EL HOMBRE QUE LE NEGO EL SALUDO A HITLER

EL HOMBRE QUE LE NEGÓ EL SALUDO A HITLER
13 de junio de 1936, Hamburgo. En este día, el partido Nazi celebró la botadura de un nuevo barco escuela en los astilleros de Blohm + Voss. En el acontecimiento asistieron centenares de trabajadores que vitoreaban a Hitler y hacían el saludo nazi. Todos, no; un hombre se cruzó de brazos y se negó a saludar. Ese hombre se llamaba August Landmesser. Hoy hablaremos de este hombre que pasó a la Historia pero que, paradójicamente, pocos conocen.
August Landmesser nació en la población alemana de Pinneberg un 24 de mayo de 1910. Con 21 años, el joven August se afilió al partido Nacionalsocialista Obrero Alemán posiblemente más por asegurarse un trabajo que por convicción política ya que, dos años después, en 1933, conoció a Irma Eckler. El problema era que Irma era judía.
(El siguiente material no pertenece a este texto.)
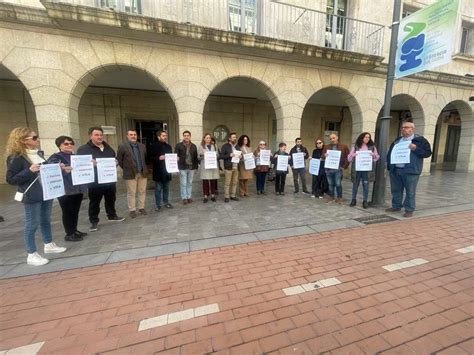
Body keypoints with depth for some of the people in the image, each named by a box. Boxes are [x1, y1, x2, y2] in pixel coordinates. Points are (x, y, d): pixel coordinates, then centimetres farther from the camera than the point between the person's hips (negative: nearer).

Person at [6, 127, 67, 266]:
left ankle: (49, 245, 32)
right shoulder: (15, 157, -14)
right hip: (31, 197, -7)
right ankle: (32, 255, 15)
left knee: (46, 220, 17)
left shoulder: (38, 153, 8)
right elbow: (10, 179, -15)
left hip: (46, 192, 7)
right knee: (32, 224, 3)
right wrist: (29, 171, -26)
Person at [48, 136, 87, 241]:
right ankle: (69, 234, 12)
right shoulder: (55, 158, -5)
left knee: (76, 211, 14)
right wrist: (64, 170, -40)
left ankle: (75, 230, 27)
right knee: (67, 212, 1)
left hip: (78, 188, 6)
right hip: (65, 190, -6)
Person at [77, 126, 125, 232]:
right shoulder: (83, 149, -5)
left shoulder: (108, 148, 13)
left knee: (111, 200, 16)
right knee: (94, 203, 6)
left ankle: (112, 216, 33)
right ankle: (94, 222, 19)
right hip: (94, 181, -5)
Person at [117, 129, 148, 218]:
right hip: (130, 174, -3)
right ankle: (132, 210, 15)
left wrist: (144, 168, 11)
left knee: (142, 191, 9)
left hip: (143, 173, 4)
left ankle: (141, 208, 21)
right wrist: (126, 169, 3)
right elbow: (119, 160, 1)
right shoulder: (122, 147, -4)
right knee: (131, 193, 4)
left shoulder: (142, 146, 9)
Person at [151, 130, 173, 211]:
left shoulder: (168, 146, 13)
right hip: (158, 171, -5)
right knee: (158, 189, 2)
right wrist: (159, 158, -25)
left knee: (166, 188, 13)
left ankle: (166, 202, 25)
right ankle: (158, 205, 11)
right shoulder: (154, 146, -5)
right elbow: (151, 158, -10)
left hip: (167, 170, 5)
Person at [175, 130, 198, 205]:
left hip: (191, 167, 3)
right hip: (182, 167, -3)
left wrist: (196, 166, 6)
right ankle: (184, 198, 12)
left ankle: (189, 197, 22)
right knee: (183, 184, 1)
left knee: (190, 183, 11)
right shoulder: (178, 145, -1)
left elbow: (196, 157, 9)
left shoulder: (193, 146, 8)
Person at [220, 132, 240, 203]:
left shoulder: (237, 146, 16)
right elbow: (221, 156, -8)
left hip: (236, 167, 6)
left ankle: (233, 195, 19)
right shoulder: (225, 146, -3)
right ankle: (226, 196, 7)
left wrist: (241, 156, 0)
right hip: (228, 167, -5)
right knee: (227, 183, -2)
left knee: (235, 182, 8)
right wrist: (229, 155, -19)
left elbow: (241, 155, 23)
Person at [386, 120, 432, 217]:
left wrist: (415, 149, -18)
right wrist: (389, 165, 8)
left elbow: (427, 153, -3)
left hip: (410, 171, -5)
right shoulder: (397, 140, 16)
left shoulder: (420, 140, 1)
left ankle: (409, 210, 11)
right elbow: (390, 153, 20)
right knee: (396, 190, 12)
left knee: (410, 191, 1)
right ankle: (396, 206, 24)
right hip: (395, 170, 5)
A pesar de vivir en un estado donde el régimen era antisemita, August e Irma mantuvieron una relación amorosa y al final se unieron en matrimonio en 1935. Esta unión se tuvo que hacer de manera simbólica ya que se habían aprobado las Leyes de Nuremberg ese mismo año; las leyes raciales que los nazis promulgaron para, entre otras coses, prohibir los matrimonios entre alemanes y judíos. El 1935 fue un punto de inflexión en la vida de August Landmesser ya que fue expulsado el partido nazi en cuanto se supo de su unión con una judía y, a la vez, tuvo su primera hija con Irma, Ingrid. En 1936, acabó de exponerse como opositor del régimen con la foto, la cual sería su sentencia.
En 1937, viendo la clara deriva autoritaria que sufría Alemania, August Landmesser quiso huir junto a su esposa e hija hacia Dinamarca, pero fueron detenidos en la frontera y el hombre fue juzgado en virtud de las leyes raciales y absuelto en 1938, pero tras negarse a separarse de su mujer embarazada de su segunda hija, August fue enviado a un campo de concentración durante 3 años. Por su parte, Irma Eckler fue llevada a otro campo de concentración con su hija Ingrid y, allí dio a luz a la segunda hija de la pareja, Irene. Por desgracia, Irma fue separada de sus hijas y enviada a un campo de exterminio y nada más se supo de ella. Las niñas también fueron separadas: Ingrid se quedó con su abuela materna e Irene fue llevada a un orfanato y adoptada por una nueva familia.
En 1941, Landmesser salió del campo de concentración tras 3 años, pero jamás supo nada de sus hijas o esposa. Finalmente, August fue reclutado y enviado al frente y jamás se supo nada de él hasta 1991, cuando su hija Irene lo identificó y recuperó su trágica, pero valiente historia.